Bergey Jökla is the name given to the bright-eyed little girl that won my heart. We created magic together sitting down with an unflattened Cheerios box in front of us- my preferred canvas I always used in my own childhood- and tubs of felts and crayons as our wands.
Bergey would dramatically scribble and dot the cardboard much in the fashion of a maestro, and I would locate faces and features within and help pull them forward.
I quickly saw that she and I had so much in common, there was no way I would feel afraid or awkward with her.
Now that I've moved from the farm Bústaðir back to Sauðárkrókur farm I miss the little Bergey hum, her song of life, that would narrate her days. I miss playing with her and being weird and animistic and true to ourselves. I feel like the time we spent together recharged my inner child.
When it came to horseback riding, I was more than willing to face this fear, as I recognized that that's the only way to overcome it. I couldn't have asked for it to unroll more beautifully...
Kári and Magga, my host parents, got suited up and prepared the animals to ride them out into what was an extremely foggy evening. I was given the reins belonging to Jarpur; name meaning auburn. Respectfully handling and being in close proximity with the creature felt comforting like being with a friend. I mounted him and we set off into the farmlands, each step of Jarpur's symbolized a step forward in our unison and my trust of him. The wet misting of the fog on my face and the cool clouds of breath coming from my horse navigated the ride. We came up to a glacial river and Jarpur stopped and hesitated but I feel like we had an unspoken, almost psychic communication. He was kind to me and gently started through the water.

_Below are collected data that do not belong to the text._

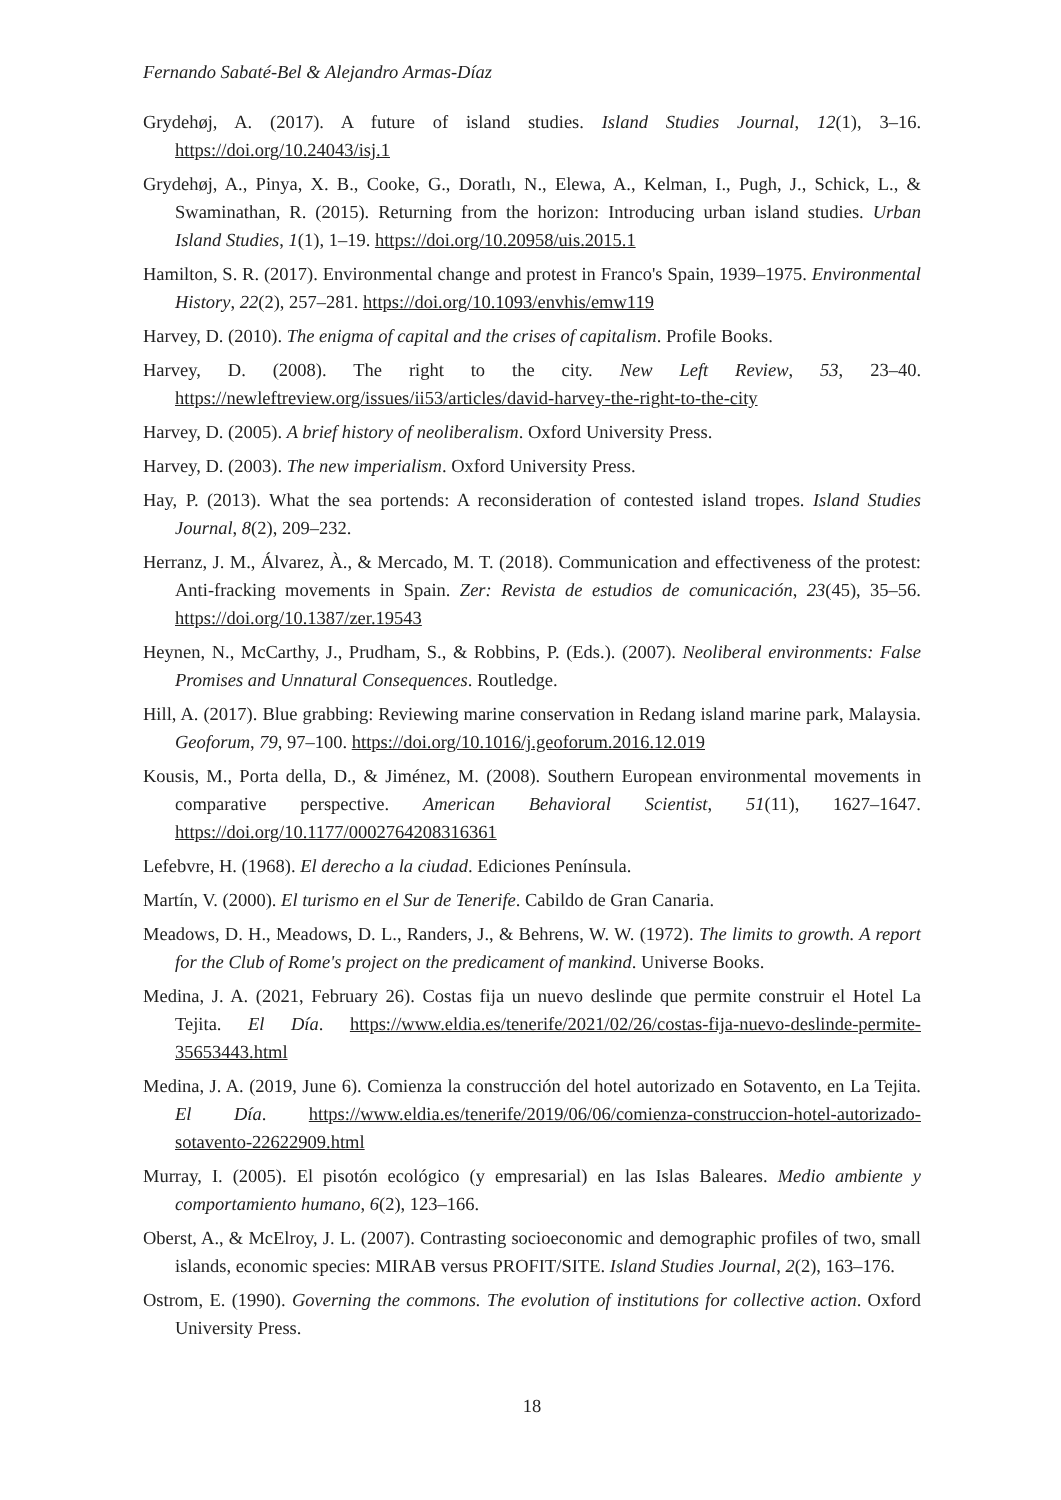Fernando Sabaté-Bel & Alejandro Armas-Díaz
Grydehøj, A. (2017). A future of island studies. Island Studies Journal, 12(1), 3–16. https://doi.org/10.24043/isj.1
Grydehøj, A., Pinya, X. B., Cooke, G., Doratlı, N., Elewa, A., Kelman, I., Pugh, J., Schick, L., & Swaminathan, R. (2015). Returning from the horizon: Introducing urban island studies. Urban Island Studies, 1(1), 1–19. https://doi.org/10.20958/uis.2015.1
Hamilton, S. R. (2017). Environmental change and protest in Franco's Spain, 1939–1975. Environmental History, 22(2), 257–281. https://doi.org/10.1093/envhis/emw119
Harvey, D. (2010). The enigma of capital and the crises of capitalism. Profile Books.
Harvey, D. (2008). The right to the city. New Left Review, 53, 23–40. https://newleftreview.org/issues/ii53/articles/david-harvey-the-right-to-the-city
Harvey, D. (2005). A brief history of neoliberalism. Oxford University Press.
Harvey, D. (2003). The new imperialism. Oxford University Press.
Hay, P. (2013). What the sea portends: A reconsideration of contested island tropes. Island Studies Journal, 8(2), 209–232.
Herranz, J. M., Álvarez, À., & Mercado, M. T. (2018). Communication and effectiveness of the protest: Anti-fracking movements in Spain. Zer: Revista de estudios de comunicación, 23(45), 35–56. https://doi.org/10.1387/zer.19543
Heynen, N., McCarthy, J., Prudham, S., & Robbins, P. (Eds.). (2007). Neoliberal environments: False Promises and Unnatural Consequences. Routledge.
Hill, A. (2017). Blue grabbing: Reviewing marine conservation in Redang island marine park, Malaysia. Geoforum, 79, 97–100. https://doi.org/10.1016/j.geoforum.2016.12.019
Kousis, M., Porta della, D., & Jiménez, M. (2008). Southern European environmental movements in comparative perspective. American Behavioral Scientist, 51(11), 1627–1647. https://doi.org/10.1177/0002764208316361
Lefebvre, H. (1968). El derecho a la ciudad. Ediciones Península.
Martín, V. (2000). El turismo en el Sur de Tenerife. Cabildo de Gran Canaria.
Meadows, D. H., Meadows, D. L., Randers, J., & Behrens, W. W. (1972). The limits to growth. A report for the Club of Rome's project on the predicament of mankind. Universe Books.
Medina, J. A. (2021, February 26). Costas fija un nuevo deslinde que permite construir el Hotel La Tejita. El Día. https://www.eldia.es/tenerife/2021/02/26/costas-fija-nuevo-deslinde-permite-35653443.html
Medina, J. A. (2019, June 6). Comienza la construcción del hotel autorizado en Sotavento, en La Tejita. El Día. https://www.eldia.es/tenerife/2019/06/06/comienza-construccion-hotel-autorizado-sotavento-22622909.html
Murray, I. (2005). El pisotón ecológico (y empresarial) en las Islas Baleares. Medio ambiente y comportamiento humano, 6(2), 123–166.
Oberst, A., & McElroy, J. L. (2007). Contrasting socioeconomic and demographic profiles of two, small islands, economic species: MIRAB versus PROFIT/SITE. Island Studies Journal, 2(2), 163–176.
Ostrom, E. (1990). Governing the commons. The evolution of institutions for collective action. Oxford University Press.
18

The fog was thick as pea soup, only the grassy field, cloud-like tufts of wool snagged on barbed-wire fences, and the view of his mane were clearly visible. A group of neighbouring horses came running over and ran to the same beat as us like a tribal drum. I distinctly remember at this moment thinking, "This feels more like a dream than being planted in the waking world." The surreal beauty of the moment had me suspended in awe.
In life back home, being caught up in unnecessary phobias had closed doors to beautiful experiences. I feel that Iceland has gifted me in opening me up and I've initiated new possibilities for when I return to Canada, and from now on.